Segment Start: EXTRACTED MATERIAL
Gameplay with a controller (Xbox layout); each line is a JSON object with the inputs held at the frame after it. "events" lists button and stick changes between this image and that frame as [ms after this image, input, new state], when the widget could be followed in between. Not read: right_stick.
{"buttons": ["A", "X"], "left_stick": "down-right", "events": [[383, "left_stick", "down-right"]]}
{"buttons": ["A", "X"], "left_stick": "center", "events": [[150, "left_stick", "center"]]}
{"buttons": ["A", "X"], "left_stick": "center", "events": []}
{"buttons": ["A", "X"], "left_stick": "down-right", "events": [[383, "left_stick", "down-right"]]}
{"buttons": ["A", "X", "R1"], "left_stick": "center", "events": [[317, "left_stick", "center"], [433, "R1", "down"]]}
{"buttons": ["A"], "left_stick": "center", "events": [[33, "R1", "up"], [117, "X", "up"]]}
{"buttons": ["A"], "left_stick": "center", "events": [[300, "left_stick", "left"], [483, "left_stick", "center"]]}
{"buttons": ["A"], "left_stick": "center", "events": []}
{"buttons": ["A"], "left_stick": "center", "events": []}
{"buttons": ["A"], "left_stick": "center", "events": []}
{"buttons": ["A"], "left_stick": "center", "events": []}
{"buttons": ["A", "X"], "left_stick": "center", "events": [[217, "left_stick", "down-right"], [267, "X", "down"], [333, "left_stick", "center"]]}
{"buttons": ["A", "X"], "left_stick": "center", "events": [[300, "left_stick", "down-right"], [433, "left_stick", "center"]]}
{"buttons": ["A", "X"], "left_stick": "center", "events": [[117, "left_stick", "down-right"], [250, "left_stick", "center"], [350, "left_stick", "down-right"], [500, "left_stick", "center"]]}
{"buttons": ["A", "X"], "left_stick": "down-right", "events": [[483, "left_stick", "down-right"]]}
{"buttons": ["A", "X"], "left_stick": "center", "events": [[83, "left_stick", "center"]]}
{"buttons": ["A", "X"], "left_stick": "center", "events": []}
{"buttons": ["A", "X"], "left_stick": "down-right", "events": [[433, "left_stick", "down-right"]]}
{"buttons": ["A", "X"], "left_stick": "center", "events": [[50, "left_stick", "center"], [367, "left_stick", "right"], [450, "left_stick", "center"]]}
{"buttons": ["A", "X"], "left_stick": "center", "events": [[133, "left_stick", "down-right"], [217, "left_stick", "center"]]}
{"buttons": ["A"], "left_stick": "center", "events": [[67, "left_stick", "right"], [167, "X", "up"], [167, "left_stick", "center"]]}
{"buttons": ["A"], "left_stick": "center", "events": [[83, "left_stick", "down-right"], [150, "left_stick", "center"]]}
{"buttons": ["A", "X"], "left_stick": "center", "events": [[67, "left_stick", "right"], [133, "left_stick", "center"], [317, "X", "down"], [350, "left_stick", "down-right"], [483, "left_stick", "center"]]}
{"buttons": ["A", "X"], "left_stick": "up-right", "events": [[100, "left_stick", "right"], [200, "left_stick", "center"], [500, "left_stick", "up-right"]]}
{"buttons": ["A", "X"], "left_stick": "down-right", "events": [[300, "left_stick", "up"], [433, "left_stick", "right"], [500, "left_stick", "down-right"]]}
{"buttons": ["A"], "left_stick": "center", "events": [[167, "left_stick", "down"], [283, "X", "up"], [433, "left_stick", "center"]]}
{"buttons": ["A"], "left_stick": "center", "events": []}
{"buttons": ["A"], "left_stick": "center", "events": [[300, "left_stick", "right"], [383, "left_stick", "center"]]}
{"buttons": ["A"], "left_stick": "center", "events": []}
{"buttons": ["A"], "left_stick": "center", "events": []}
Segment End: EXTRACTED MATERIAL
● **TASK DETAILS**
The records above must be output exactly, in full.

● **TASK OUTPUT**
Gameplay with a controller (Xbox layout); each line is a JSON object with the inputs held at the frame after it. "events" lists button and stick changes between this image and that frame as [ms after this image, input, new state], when the widget could be followed in between. Not read: right_stick.
{"buttons": ["A", "X"], "left_stick": "down-right", "events": [[383, "left_stick", "down-right"]]}
{"buttons": ["A", "X"], "left_stick": "center", "events": [[150, "left_stick", "center"]]}
{"buttons": ["A", "X"], "left_stick": "center", "events": []}
{"buttons": ["A", "X"], "left_stick": "down-right", "events": [[383, "left_stick", "down-right"]]}
{"buttons": ["A", "X", "R1"], "left_stick": "center", "events": [[317, "left_stick", "center"], [433, "R1", "down"]]}
{"buttons": ["A"], "left_stick": "center", "events": [[33, "R1", "up"], [117, "X", "up"]]}
{"buttons": ["A"], "left_stick": "center", "events": [[300, "left_stick", "left"], [483, "left_stick", "center"]]}
{"buttons": ["A"], "left_stick": "center", "events": []}
{"buttons": ["A"], "left_stick": "center", "events": []}
{"buttons": ["A"], "left_stick": "center", "events": []}
{"buttons": ["A"], "left_stick": "center", "events": []}
{"buttons": ["A", "X"], "left_stick": "center", "events": [[217, "left_stick", "down-right"], [267, "X", "down"], [333, "left_stick", "center"]]}
{"buttons": ["A", "X"], "left_stick": "center", "events": [[300, "left_stick", "down-right"], [433, "left_stick", "center"]]}
{"buttons": ["A", "X"], "left_stick": "center", "events": [[117, "left_stick", "down-right"], [250, "left_stick", "center"], [350, "left_stick", "down-right"], [500, "left_stick", "center"]]}
{"buttons": ["A", "X"], "left_stick": "down-right", "events": [[483, "left_stick", "down-right"]]}
{"buttons": ["A", "X"], "left_stick": "center", "events": [[83, "left_stick", "center"]]}
{"buttons": ["A", "X"], "left_stick": "center", "events": []}
{"buttons": ["A", "X"], "left_stick": "down-right", "events": [[433, "left_stick", "down-right"]]}
{"buttons": ["A", "X"], "left_stick": "center", "events": [[50, "left_stick", "center"], [367, "left_stick", "right"], [450, "left_stick", "center"]]}
{"buttons": ["A", "X"], "left_stick": "center", "events": [[133, "left_stick", "down-right"], [217, "left_stick", "center"]]}
{"buttons": ["A"], "left_stick": "center", "events": [[67, "left_stick", "right"], [167, "X", "up"], [167, "left_stick", "center"]]}
{"buttons": ["A"], "left_stick": "center", "events": [[83, "left_stick", "down-right"], [150, "left_stick", "center"]]}
{"buttons": ["A", "X"], "left_stick": "center", "events": [[67, "left_stick", "right"], [133, "left_stick", "center"], [317, "X", "down"], [350, "left_stick", "down-right"], [483, "left_stick", "center"]]}
{"buttons": ["A", "X"], "left_stick": "up-right", "events": [[100, "left_stick", "right"], [200, "left_stick", "center"], [500, "left_stick", "up-right"]]}
{"buttons": ["A", "X"], "left_stick": "down-right", "events": [[300, "left_stick", "up"], [433, "left_stick", "right"], [500, "left_stick", "down-right"]]}
{"buttons": ["A"], "left_stick": "center", "events": [[167, "left_stick", "down"], [283, "X", "up"], [433, "left_stick", "center"]]}
{"buttons": ["A"], "left_stick": "center", "events": []}
{"buttons": ["A"], "left_stick": "center", "events": [[300, "left_stick", "right"], [383, "left_stick", "center"]]}
{"buttons": ["A"], "left_stick": "center", "events": []}
{"buttons": ["A"], "left_stick": "center", "events": []}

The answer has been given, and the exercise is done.